Furthermore, we found that conscious control was not necessary for better performance. Compared to Experiment 1a, auditory feedback (Experiment 2b) and unified auditory stimuli (Experiment 3) both improved conscious knowledge to some extent, but accuracy did not change. However, this improvement was not comprehensive, and awareness control in the auditory and audiovisual modalities was still weaker than in the visual modality. Interestingly, better learning performance was always accompanied by better conscious access. There is evidence of this for both sides. On the one hand, studies focusing on conscious processing on the WP task (
Lagnado et al. 2006;
Newell et al. 2007;
Price 2009;
Kemény and Lukács 2013b) revealed that more conscious knowledge is accompanied by better performance. On the other hand, studies in other implicit learning paradigms found a dissociation between performance and conscious access (
Miyawaki et al. 2005;
Schlaghecken et al. 2000;
Zhou et al. 2019,
2020). Thus, this issue could be better explored by controlling for conscious access when comparing across modalities.
The current study also has some limitations. First, we could not completely rule out the possibility that visual stimuli are more accessible to name than auditory stimuli. That is, non-experts can distinguish that a pure tone at 600 Hz is lower than a pure tone at 800 Hz when the two are presented consecutively, but they have a hard time naming sounds like they do colors. When multiple stimuli modalities are mixed, due to the limited capacity of working memory, stimuli that are easier to name are also more likely to emerge in the consciousness. Therefore, future research can use alternative stimuli to investigate this issue. Secondly, this study utilized a modified WP task, in which each cue combination consisted of two cues with a fixed prediction probability. While the experimental paradigm was effective, comparing the results with other studies may be challenging. Consequently, future research could employ a paradigm more closely aligned with the classic WP task. One possibility is maintaining the original probability and combination settings but replacing some cues with audio. Thirdly, due to variations in cue-outcome, correspondences, and cue predictive power, we did not analyze subjects’ strategies in the way used by other studies (e.g.,
Bochud-Fragnière et al. 2022;
Gluck et al. 2002). Future research could analyze categorization strategies to probe further the consciousness of knowledge and subjects’ cognitive processing. Finally, although we have demonstrated that the visual advantage persists in a series of experiments, it is still possible that the visual advantage will disappear when other factors are further manipulated in future works.

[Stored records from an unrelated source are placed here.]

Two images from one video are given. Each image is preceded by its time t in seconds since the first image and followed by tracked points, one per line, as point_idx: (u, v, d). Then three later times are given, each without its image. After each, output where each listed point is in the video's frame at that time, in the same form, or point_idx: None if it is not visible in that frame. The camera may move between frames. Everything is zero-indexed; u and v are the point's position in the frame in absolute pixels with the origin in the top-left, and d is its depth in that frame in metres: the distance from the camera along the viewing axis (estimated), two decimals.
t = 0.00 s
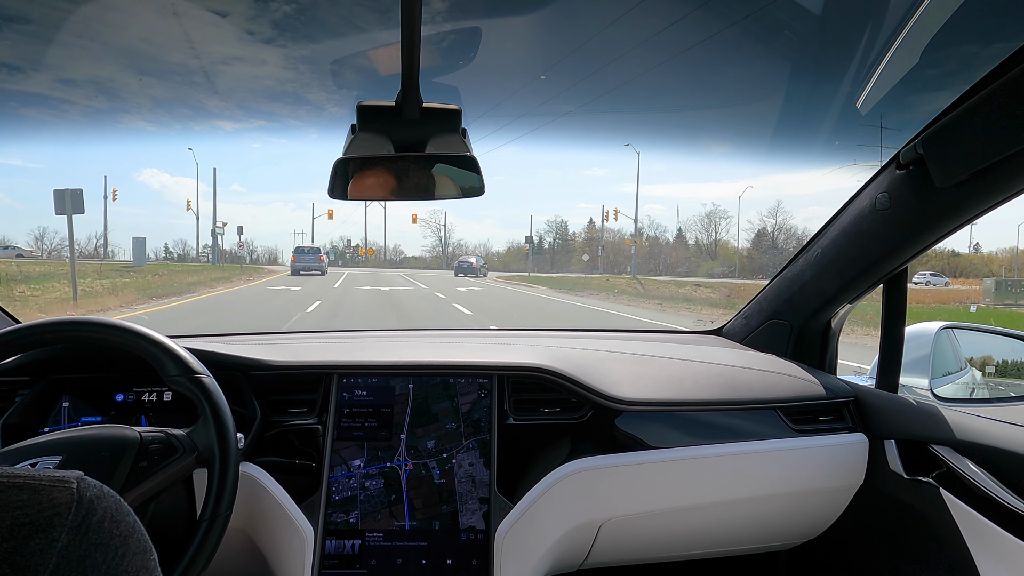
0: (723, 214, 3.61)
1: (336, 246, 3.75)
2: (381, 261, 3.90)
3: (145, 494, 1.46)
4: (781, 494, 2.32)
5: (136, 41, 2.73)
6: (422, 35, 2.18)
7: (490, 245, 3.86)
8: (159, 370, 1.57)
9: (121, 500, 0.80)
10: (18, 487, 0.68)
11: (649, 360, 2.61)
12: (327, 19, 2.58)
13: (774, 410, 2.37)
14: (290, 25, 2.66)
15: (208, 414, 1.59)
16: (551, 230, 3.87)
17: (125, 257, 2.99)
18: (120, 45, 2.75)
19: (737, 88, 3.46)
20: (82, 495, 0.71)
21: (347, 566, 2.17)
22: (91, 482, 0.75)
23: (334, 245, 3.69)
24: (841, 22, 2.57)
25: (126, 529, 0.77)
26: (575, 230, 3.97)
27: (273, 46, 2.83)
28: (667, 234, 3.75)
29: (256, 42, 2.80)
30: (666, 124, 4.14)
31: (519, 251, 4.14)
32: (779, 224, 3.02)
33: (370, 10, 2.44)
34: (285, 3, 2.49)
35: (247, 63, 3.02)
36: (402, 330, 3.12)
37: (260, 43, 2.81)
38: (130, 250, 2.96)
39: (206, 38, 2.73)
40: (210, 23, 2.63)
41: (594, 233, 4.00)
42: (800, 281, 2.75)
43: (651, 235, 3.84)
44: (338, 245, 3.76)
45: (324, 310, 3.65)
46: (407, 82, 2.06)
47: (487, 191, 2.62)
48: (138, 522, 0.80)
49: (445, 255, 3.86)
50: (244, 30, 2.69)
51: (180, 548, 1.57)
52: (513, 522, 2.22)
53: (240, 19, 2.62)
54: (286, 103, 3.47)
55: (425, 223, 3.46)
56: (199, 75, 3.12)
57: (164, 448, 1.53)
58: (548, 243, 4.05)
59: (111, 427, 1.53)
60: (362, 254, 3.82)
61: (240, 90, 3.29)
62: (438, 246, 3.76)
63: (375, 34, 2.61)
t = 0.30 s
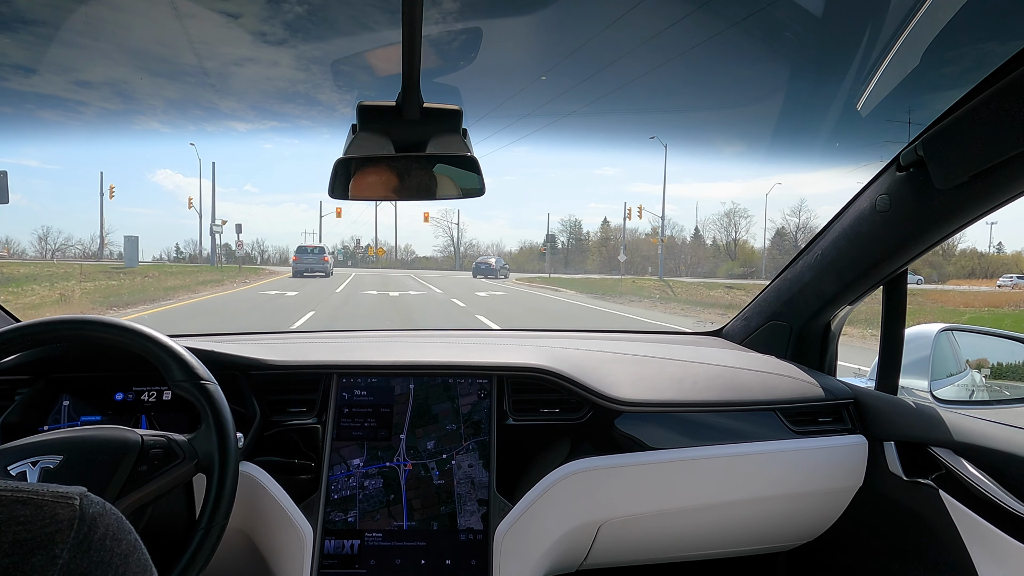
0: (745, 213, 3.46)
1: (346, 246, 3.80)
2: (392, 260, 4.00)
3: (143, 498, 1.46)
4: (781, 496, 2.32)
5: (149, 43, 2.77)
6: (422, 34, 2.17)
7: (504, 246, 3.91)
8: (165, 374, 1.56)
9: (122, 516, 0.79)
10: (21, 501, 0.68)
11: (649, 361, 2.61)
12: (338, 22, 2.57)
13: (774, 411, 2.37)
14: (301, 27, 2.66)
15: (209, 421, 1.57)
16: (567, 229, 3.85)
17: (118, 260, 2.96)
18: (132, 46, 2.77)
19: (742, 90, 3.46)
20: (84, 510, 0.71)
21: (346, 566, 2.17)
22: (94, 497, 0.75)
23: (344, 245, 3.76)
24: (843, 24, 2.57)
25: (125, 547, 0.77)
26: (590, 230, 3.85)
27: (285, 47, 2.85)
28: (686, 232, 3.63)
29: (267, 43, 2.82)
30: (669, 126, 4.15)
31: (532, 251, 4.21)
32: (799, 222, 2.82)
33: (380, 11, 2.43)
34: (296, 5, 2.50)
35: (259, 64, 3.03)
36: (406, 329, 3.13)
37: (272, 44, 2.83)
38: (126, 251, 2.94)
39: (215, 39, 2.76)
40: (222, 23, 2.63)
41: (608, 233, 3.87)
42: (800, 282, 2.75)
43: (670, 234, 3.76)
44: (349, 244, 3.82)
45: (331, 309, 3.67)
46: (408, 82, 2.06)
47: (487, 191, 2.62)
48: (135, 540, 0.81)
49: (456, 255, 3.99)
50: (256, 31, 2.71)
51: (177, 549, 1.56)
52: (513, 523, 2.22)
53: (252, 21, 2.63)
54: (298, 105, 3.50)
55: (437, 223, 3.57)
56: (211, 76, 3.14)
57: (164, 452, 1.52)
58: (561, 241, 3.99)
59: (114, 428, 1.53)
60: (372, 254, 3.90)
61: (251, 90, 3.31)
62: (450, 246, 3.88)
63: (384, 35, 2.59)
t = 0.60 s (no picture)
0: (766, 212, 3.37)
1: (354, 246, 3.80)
2: (402, 261, 3.95)
3: (140, 505, 1.48)
4: (782, 498, 2.31)
5: (162, 43, 2.80)
6: (426, 33, 2.17)
7: (514, 245, 3.97)
8: (172, 376, 1.56)
9: (113, 529, 0.75)
10: (9, 511, 0.64)
11: (651, 362, 2.61)
12: (348, 23, 2.58)
13: (777, 413, 2.36)
14: (312, 28, 2.67)
15: (213, 424, 1.57)
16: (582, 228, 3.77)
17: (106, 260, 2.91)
18: (144, 47, 2.81)
19: (747, 91, 3.46)
20: (73, 522, 0.67)
21: (347, 566, 2.17)
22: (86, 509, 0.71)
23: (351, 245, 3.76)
24: (849, 26, 2.57)
25: (114, 561, 0.73)
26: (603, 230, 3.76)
27: (296, 49, 2.86)
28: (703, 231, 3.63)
29: (278, 44, 2.83)
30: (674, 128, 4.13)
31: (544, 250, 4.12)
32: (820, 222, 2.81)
33: (391, 11, 2.44)
34: (307, 6, 2.51)
35: (271, 66, 3.04)
36: (409, 330, 3.13)
37: (282, 45, 2.83)
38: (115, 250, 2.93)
39: (226, 40, 2.77)
40: (233, 23, 2.64)
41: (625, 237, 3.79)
42: (803, 284, 2.75)
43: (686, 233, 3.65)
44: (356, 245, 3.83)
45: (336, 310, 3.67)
46: (411, 82, 2.06)
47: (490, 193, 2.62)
48: (127, 555, 0.76)
49: (468, 255, 3.94)
50: (267, 32, 2.73)
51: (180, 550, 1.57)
52: (514, 523, 2.22)
53: (263, 22, 2.65)
54: (308, 107, 3.49)
55: (448, 223, 3.56)
56: (223, 78, 3.16)
57: (168, 458, 1.52)
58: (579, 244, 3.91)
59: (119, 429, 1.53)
60: (381, 255, 3.89)
61: (262, 91, 3.32)
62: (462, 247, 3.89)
63: (392, 36, 2.59)
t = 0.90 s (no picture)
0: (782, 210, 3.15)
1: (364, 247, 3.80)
2: (411, 261, 3.95)
3: (146, 507, 1.47)
4: (787, 499, 2.31)
5: (174, 44, 2.81)
6: (432, 34, 2.17)
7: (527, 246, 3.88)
8: (179, 377, 1.57)
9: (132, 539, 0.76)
10: (29, 522, 0.65)
11: (655, 363, 2.61)
12: (358, 25, 2.58)
13: (782, 415, 2.36)
14: (323, 28, 2.68)
15: (219, 427, 1.57)
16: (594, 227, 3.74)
17: (95, 260, 2.81)
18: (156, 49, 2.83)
19: (753, 91, 3.45)
20: (92, 534, 0.68)
21: (352, 566, 2.17)
22: (102, 519, 0.72)
23: (359, 246, 3.77)
24: (856, 27, 2.56)
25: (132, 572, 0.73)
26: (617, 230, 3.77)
27: (307, 49, 2.87)
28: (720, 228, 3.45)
29: (288, 45, 2.84)
30: (680, 129, 4.12)
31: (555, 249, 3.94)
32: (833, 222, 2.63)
33: (401, 12, 2.44)
34: (318, 7, 2.52)
35: (282, 66, 3.04)
36: (415, 330, 3.13)
37: (292, 46, 2.84)
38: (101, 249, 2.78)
39: (237, 42, 2.79)
40: (244, 25, 2.65)
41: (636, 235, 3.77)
42: (808, 285, 2.74)
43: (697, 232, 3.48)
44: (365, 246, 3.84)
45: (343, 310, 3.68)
46: (417, 83, 2.06)
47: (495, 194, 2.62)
48: (144, 565, 0.76)
49: (478, 255, 3.98)
50: (278, 33, 2.73)
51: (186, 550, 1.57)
52: (518, 524, 2.21)
53: (275, 23, 2.66)
54: (317, 108, 3.49)
55: (460, 221, 3.50)
56: (234, 79, 3.18)
57: (173, 461, 1.53)
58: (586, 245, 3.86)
59: (126, 431, 1.54)
60: (391, 255, 3.92)
61: (273, 92, 3.32)
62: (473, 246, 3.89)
63: (401, 36, 2.60)
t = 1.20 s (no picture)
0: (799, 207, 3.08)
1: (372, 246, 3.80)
2: (421, 261, 3.97)
3: (152, 505, 1.49)
4: (792, 498, 2.30)
5: (187, 46, 2.83)
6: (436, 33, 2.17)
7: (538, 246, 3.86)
8: (185, 375, 1.57)
9: (126, 534, 0.77)
10: (25, 517, 0.65)
11: (660, 361, 2.61)
12: (367, 25, 2.58)
13: (787, 413, 2.35)
14: (333, 29, 2.68)
15: (225, 426, 1.58)
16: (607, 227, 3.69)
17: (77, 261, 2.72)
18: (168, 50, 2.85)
19: (760, 89, 3.43)
20: (89, 529, 0.69)
21: (357, 564, 2.18)
22: (98, 515, 0.73)
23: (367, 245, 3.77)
24: (865, 24, 2.55)
25: (127, 566, 0.74)
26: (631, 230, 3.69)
27: (317, 50, 2.87)
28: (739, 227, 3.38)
29: (299, 47, 2.84)
30: (686, 127, 4.10)
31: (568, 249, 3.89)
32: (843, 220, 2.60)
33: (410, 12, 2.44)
34: (328, 7, 2.52)
35: (291, 67, 3.05)
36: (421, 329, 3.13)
37: (302, 47, 2.84)
38: (84, 248, 2.73)
39: (248, 43, 2.80)
40: (253, 26, 2.66)
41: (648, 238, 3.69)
42: (815, 283, 2.73)
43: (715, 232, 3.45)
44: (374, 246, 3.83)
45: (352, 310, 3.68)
46: (421, 81, 2.06)
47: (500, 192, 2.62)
48: (138, 560, 0.77)
49: (488, 254, 3.99)
50: (288, 34, 2.74)
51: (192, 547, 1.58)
52: (523, 523, 2.22)
53: (285, 24, 2.67)
54: (328, 108, 3.49)
55: (469, 221, 3.60)
56: (244, 80, 3.19)
57: (180, 459, 1.54)
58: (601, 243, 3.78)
59: (132, 429, 1.55)
60: (400, 255, 3.93)
61: (284, 93, 3.33)
62: (482, 245, 3.89)
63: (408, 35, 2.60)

In summary, this study utilized the paradigm of probabilistic category learning to investigate the characteristics of unimodality and cross-modality probabilistic category learning. The results reveal that participants can acquire a certain level of category knowledge in visual, auditory, and cross-modality category learning. However, there was a consistent visual advantage effect, where participants had higher optimal response rates and gained more conscious knowledge under visual modalities. Moreover, the knowledge obtained under auditory and cross-modality modalities was primarily unconscious. The results indicate that cue modality could influence the acquisition of category knowledge and the explicitness of the acquired knowledge in probabilistic category learning.